Document segment: Begin

So i finally found a 1978 911SC in my price range and bought it this weekend. It has only 2 minor issues. The stick has a lot of wobble in it, the previous owner had the tranmition rebuilt and it works great. Except the stick does not like to go to 2nd. After some research on these forums I think it is the shift linage bushings. Im going to replace them. Which leads my to my first question, there are some great tutorials here on how to do it, does any one have one with pictures? And or does any one have one that uses drivers side and passengers side as apposed to right and left? I can never figure out which way they are looking at things.

I am also going to put on the short shift kit. I have decided to go with the factory kit, as i have heard that the other kits can put improper wear on the trans. My question is can i use that along with the spring balance mount that keeps the stick centered in 3rd and 4th, and has spring feed back on 1st and 2nd, and can i get that mount with out the stick in it/does it even come with a stick or is it just the mount?

Document segment: End
Data shown: Begin

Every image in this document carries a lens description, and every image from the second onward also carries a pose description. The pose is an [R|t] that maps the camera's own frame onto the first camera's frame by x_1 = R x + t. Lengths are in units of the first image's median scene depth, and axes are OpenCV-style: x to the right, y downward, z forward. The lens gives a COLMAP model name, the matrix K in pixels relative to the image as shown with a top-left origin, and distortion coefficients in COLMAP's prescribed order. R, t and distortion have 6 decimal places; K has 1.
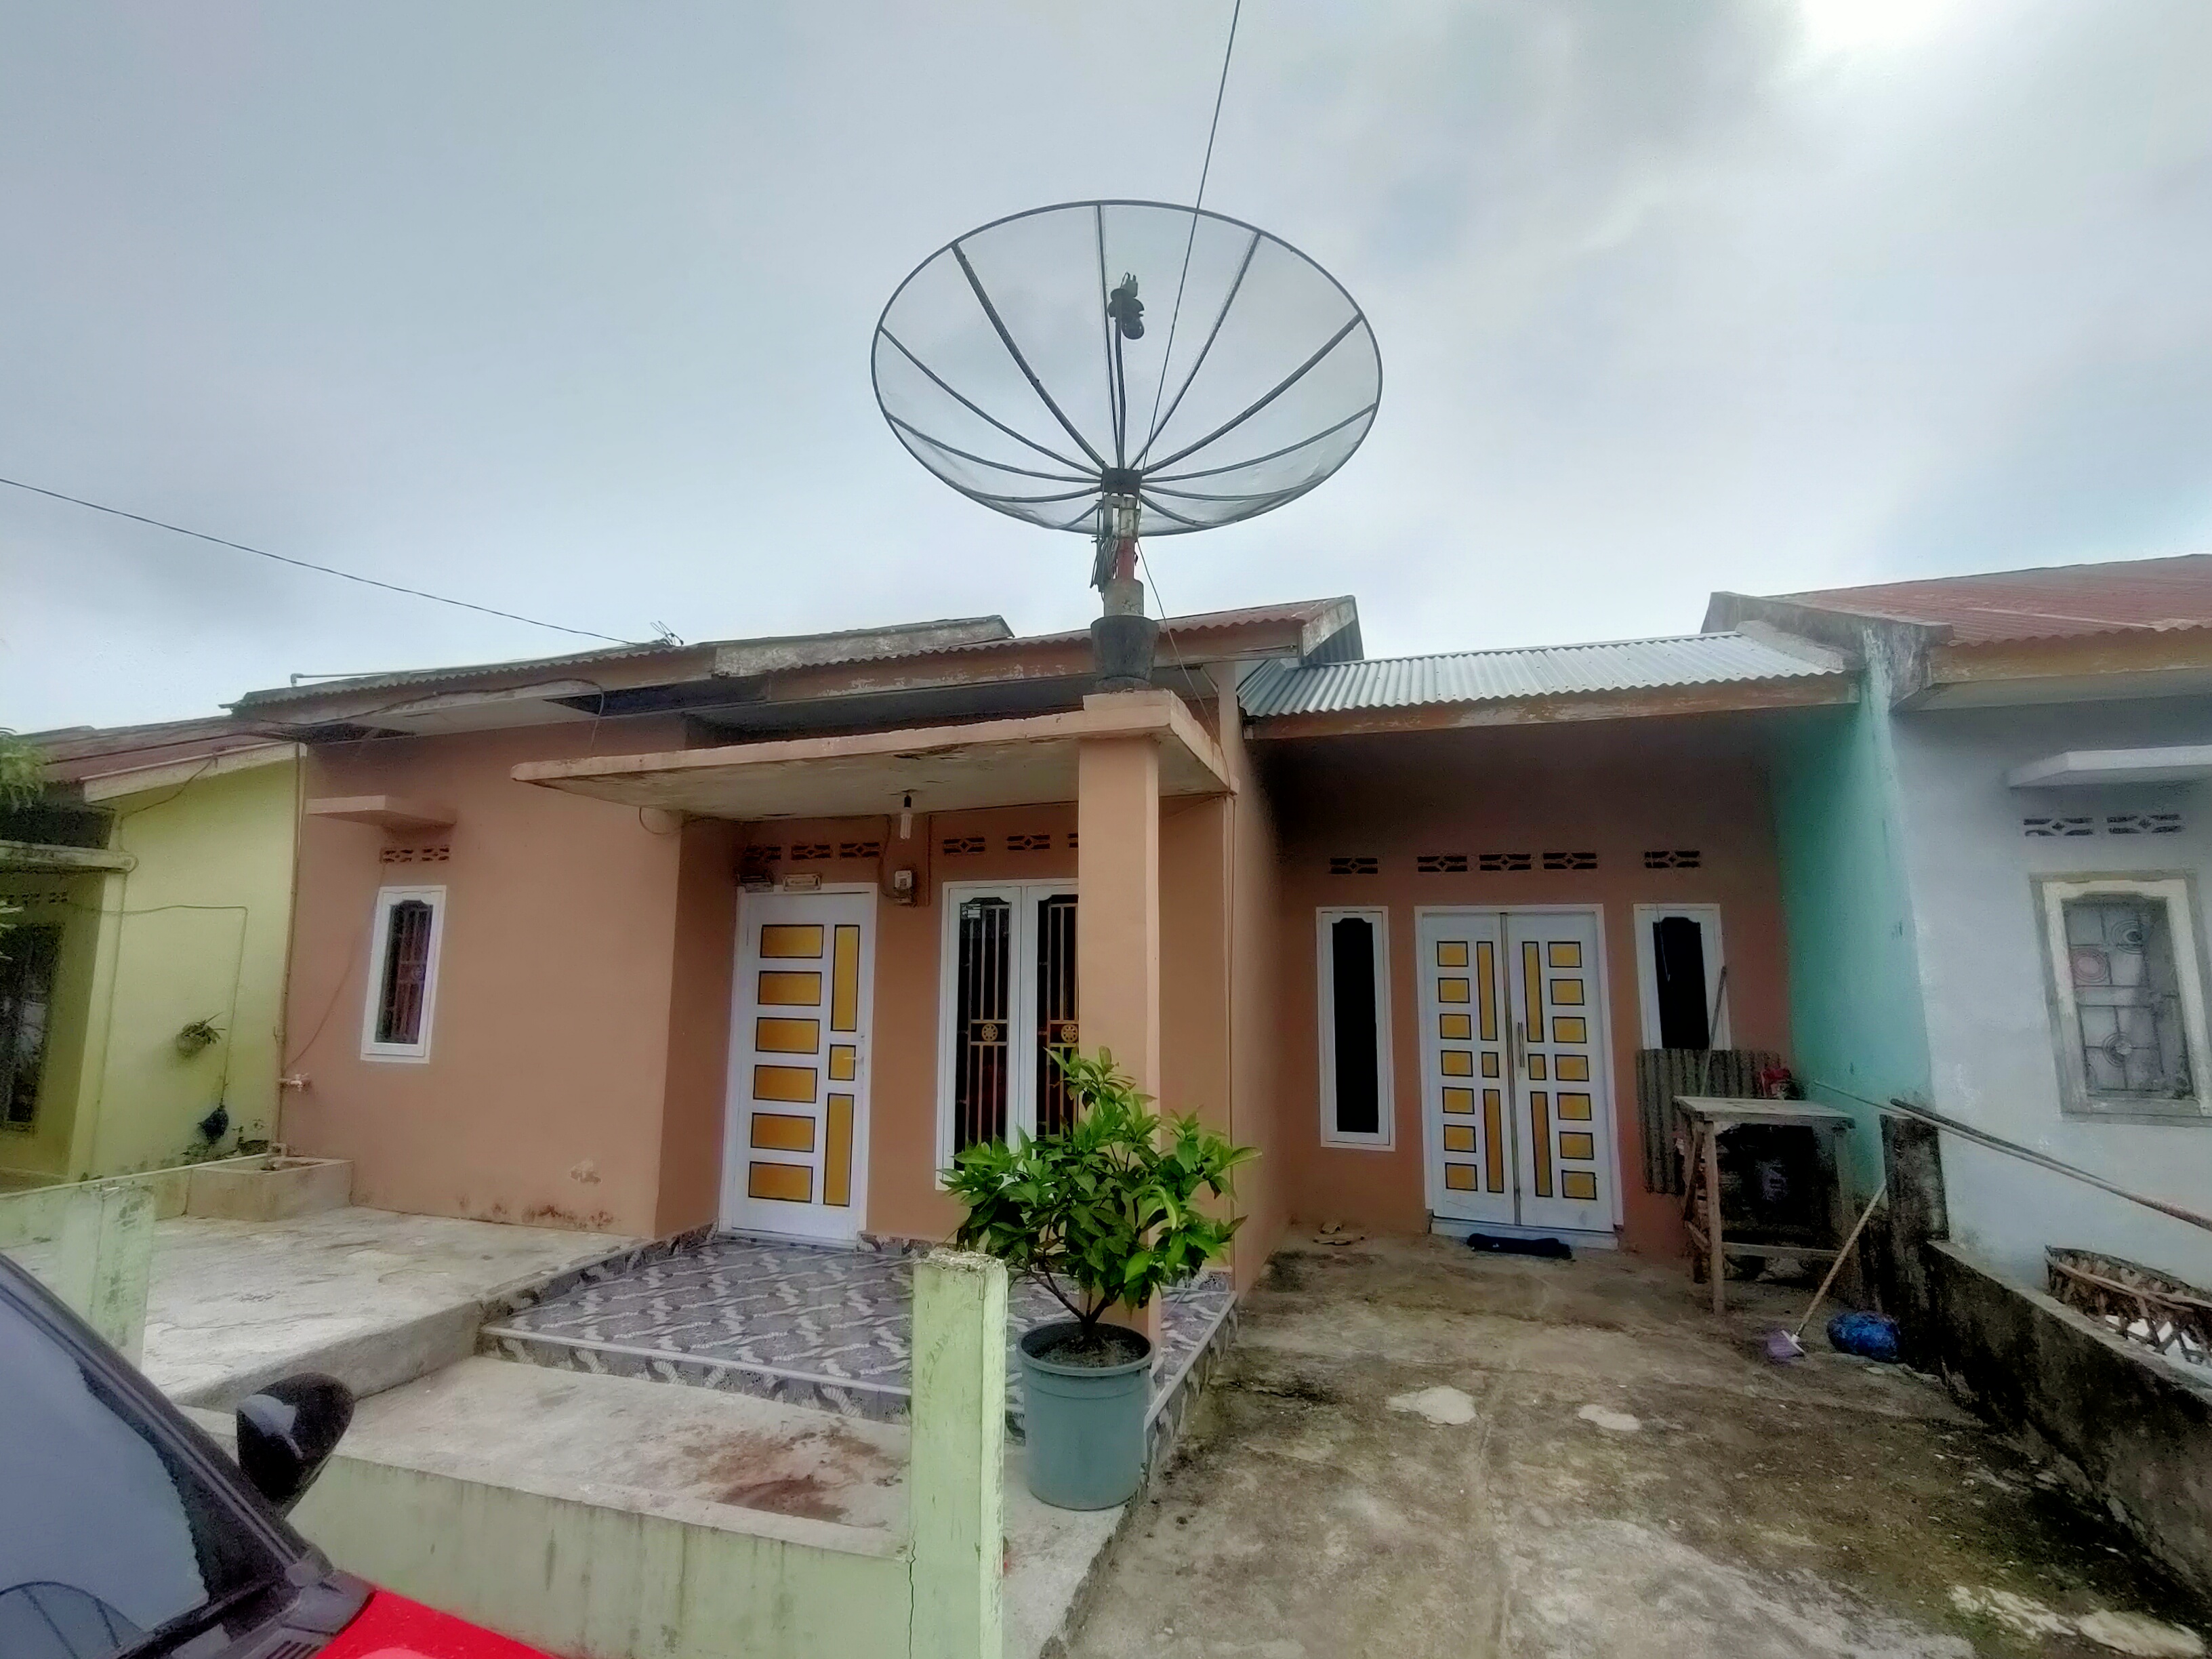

Data shown: End

What is being asked
Quote the post about the 1978 911SC from "So i finally" up to and including "looking at things.". The listing comes from a separate source.

Task solution
So i finally found a 1978 911SC in my price range and bought it this weekend. It has only 2 minor issues. The stick has a lot of wobble in it, the previous owner had the tranmition rebuilt and it works great. Except the stick does not like to go to 2nd. After some research on these forums I think it is the shift linage bushings. Im going to replace them. Which leads my to my first question, there are some great tutorials here on how to do it, does any one have one with pictures? And or does any one have one that uses drivers side and passengers side as apposed to right and left? I can never figure out which way they are looking at things.